The Soilwise database builds upon—and updates—the work carried out around INSPIRE, including the EJP SOIL GeoPackage template for the Soil (SO) theme. That template focused on semantic harmonisation, code‑list management, and repeatable transformations, and is a relevant baseline for Soilwise’s relational modelling approach. This direction aligns with community guidance on publishing INSPIRE data as a relational database (GeoPackage as a specialisation of SQLite), including recipes and patterns for harmonisation and publication.

Key Features

  1. Unified Data Storage: Acts as a relational, SQLite-based container that allows for the direct, single-file storage of vector features, rasters, and attribute data without the need for intermediate format translations.

  2. Standardized Conceptual Mapping: Translates the INSPIRE Soil conceptual model (UML) into a functional relational schema, mapping features like SoilSite, SoilPlot, SoilProfile, and ProfileElement into dedicated database tables.

  3. Semantic Harmonization & Interoperability: Uses reference tables to manage controlled vocabularies and code-lists (keeping URI, notation, label, authority, and version), ensuring that data is functionally interoperable and semantically harmonized.

  4. Relational Integrity Management: Enforces data relationships using foreign keys and link tables, and manages cascade behaviors to automatically handle the consequences of data updates or deletions across linked parent/child tables.

  5. Time-Series and Sensor Integration: Integrates the OGC SensorThings API 2.0 (STA2) to manage and expose sensor metadata and observational time-series data via HTTP and MQTT, serving as a "data-in-motion" layer alongside static geographic data.

  6. Native GIS Support: Natively integrates with QGIS for immediate editing, styling, and map production.

  7. Guided Data Entry via Custom Forms: Provides pre-configured, custom QGIS attribute forms featuring drop-down menus, default values, tooltips, and automated validation checks to ensure data entry is fast, standardized, and error-free.

  8. Structured Data Loading: Includes a defined workflow for data loading that enforces necessary dependencies, loading orders, and pre/post-loading verification constraints.

A more detailed technical documentation, including some tutorials for using SoilWise GeoPackage in QGIS can be found at: https://soilwise-he.github.io/Geopackage-so/.

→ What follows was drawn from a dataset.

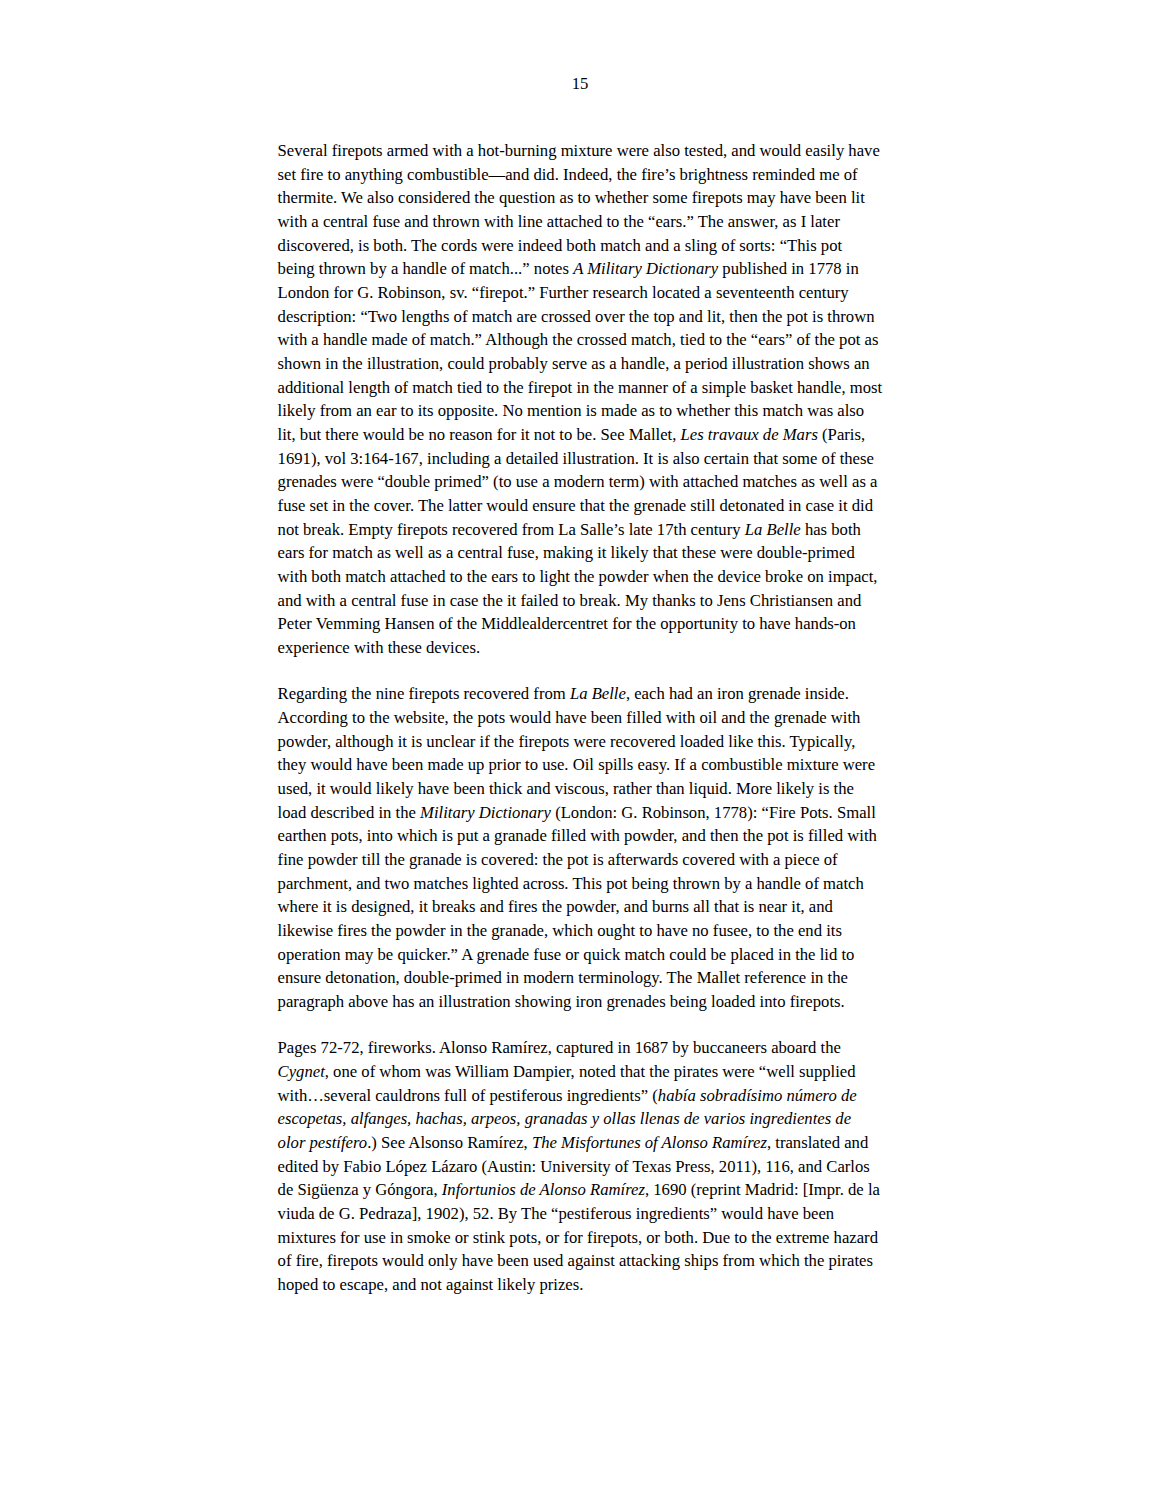15
Several firepots armed with a hot-burning mixture were also tested, and would easily have set fire to anything combustible—and did. Indeed, the fire’s brightness reminded me of thermite. We also considered the question as to whether some firepots may have been lit with a central fuse and thrown with line attached to the “ears.” The answer, as I later discovered, is both. The cords were indeed both match and a sling of sorts: “This pot being thrown by a handle of match...” notes A Military Dictionary published in 1778 in London for G. Robinson, sv. “firepot.” Further research located a seventeenth century description: “Two lengths of match are crossed over the top and lit, then the pot is thrown with a handle made of match.” Although the crossed match, tied to the “ears” of the pot as shown in the illustration, could probably serve as a handle, a period illustration shows an additional length of match tied to the firepot in the manner of a simple basket handle, most likely from an ear to its opposite. No mention is made as to whether this match was also lit, but there would be no reason for it not to be. See Mallet, Les travaux de Mars (Paris, 1691), vol 3:164-167, including a detailed illustration. It is also certain that some of these grenades were “double primed” (to use a modern term) with attached matches as well as a fuse set in the cover. The latter would ensure that the grenade still detonated in case it did not break. Empty firepots recovered from La Salle’s late 17th century La Belle has both ears for match as well as a central fuse, making it likely that these were double-primed with both match attached to the ears to light the powder when the device broke on impact, and with a central fuse in case the it failed to break. My thanks to Jens Christiansen and Peter Vemming Hansen of the Middlealdercentret for the opportunity to have hands-on experience with these devices.
Regarding the nine firepots recovered from La Belle, each had an iron grenade inside. According to the website, the pots would have been filled with oil and the grenade with powder, although it is unclear if the firepots were recovered loaded like this. Typically, they would have been made up prior to use. Oil spills easy. If a combustible mixture were used, it would likely have been thick and viscous, rather than liquid. More likely is the load described in the Military Dictionary (London: G. Robinson, 1778): “Fire Pots. Small earthen pots, into which is put a granade filled with powder, and then the pot is filled with fine powder till the granade is covered: the pot is afterwards covered with a piece of parchment, and two matches lighted across. This pot being thrown by a handle of match where it is designed, it breaks and fires the powder, and burns all that is near it, and likewise fires the powder in the granade, which ought to have no fusee, to the end its operation may be quicker.” A grenade fuse or quick match could be placed in the lid to ensure detonation, double-primed in modern terminology. The Mallet reference in the paragraph above has an illustration showing iron grenades being loaded into firepots.
Pages 72-72, fireworks. Alonso Ramírez, captured in 1687 by buccaneers aboard the Cygnet, one of whom was William Dampier, noted that the pirates were “well supplied with…several cauldrons full of pestiferous ingredients” (había sobradísimo número de escopetas, alfanges, hachas, arpeos, granadas y ollas llenas de varios ingredientes de olor pestífero.) See Alsonso Ramírez, The Misfortunes of Alonso Ramírez, translated and edited by Fabio López Lázaro (Austin: University of Texas Press, 2011), 116, and Carlos de Sigüenza y Góngora, Infortunios de Alonso Ramírez, 1690 (reprint Madrid: [Impr. de la viuda de G. Pedraza], 1902), 52. By The “pestiferous ingredients” would have been mixtures for use in smoke or stink pots, or for firepots, or both. Due to the extreme hazard of fire, firepots would only have been used against attacking ships from which the pirates hoped to escape, and not against likely prizes.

The following components are not a product of SoilWise project, and not an integral part of the SoilWise Catalogue, but are recommended by the SoilWise community.

Hale Studio

A proven ETL tool optimised for working with complex structured data, such as XML, relational databases, or a wide range of tabular formats. It supports all required procedures for semantic and structural transformation. It can also handle reprojection. While Hale Studio exists as a multi-platform interactive application, its capabilities can be provided through a web service with an OpenAPI.

User Manual

A comprehensive tutorial video on soil data harmonisation with hale studio can be found here.

Setting up a transformation process in hale»connect

Complete the following steps to set up soil data transformation, validation and publication processes:

  1. Log into hale»connect.
  2. Create a new transformation project (or upload it).
  3. Specify source and target schemas.
  4. Create a theme (this is a process that describes what should happen with the data).
  5. Add a new transformation configuration. Note: Metadata generation can be configured in this step.
  6. A validation process can be set up to check against conformance classes.

Executing a transformation process

  1. Create a new dataset and select the theme of the current source data, and provide the source data file.
  2. Execute the transformation process. ETF validation processes are also performed. If successful, a target dataset and the validation reports will be created.
  3. View and download services will be created if required.

To create metadata (data set and service metadata), activate the corresponding button(s) when setting up the theme for the transformation process.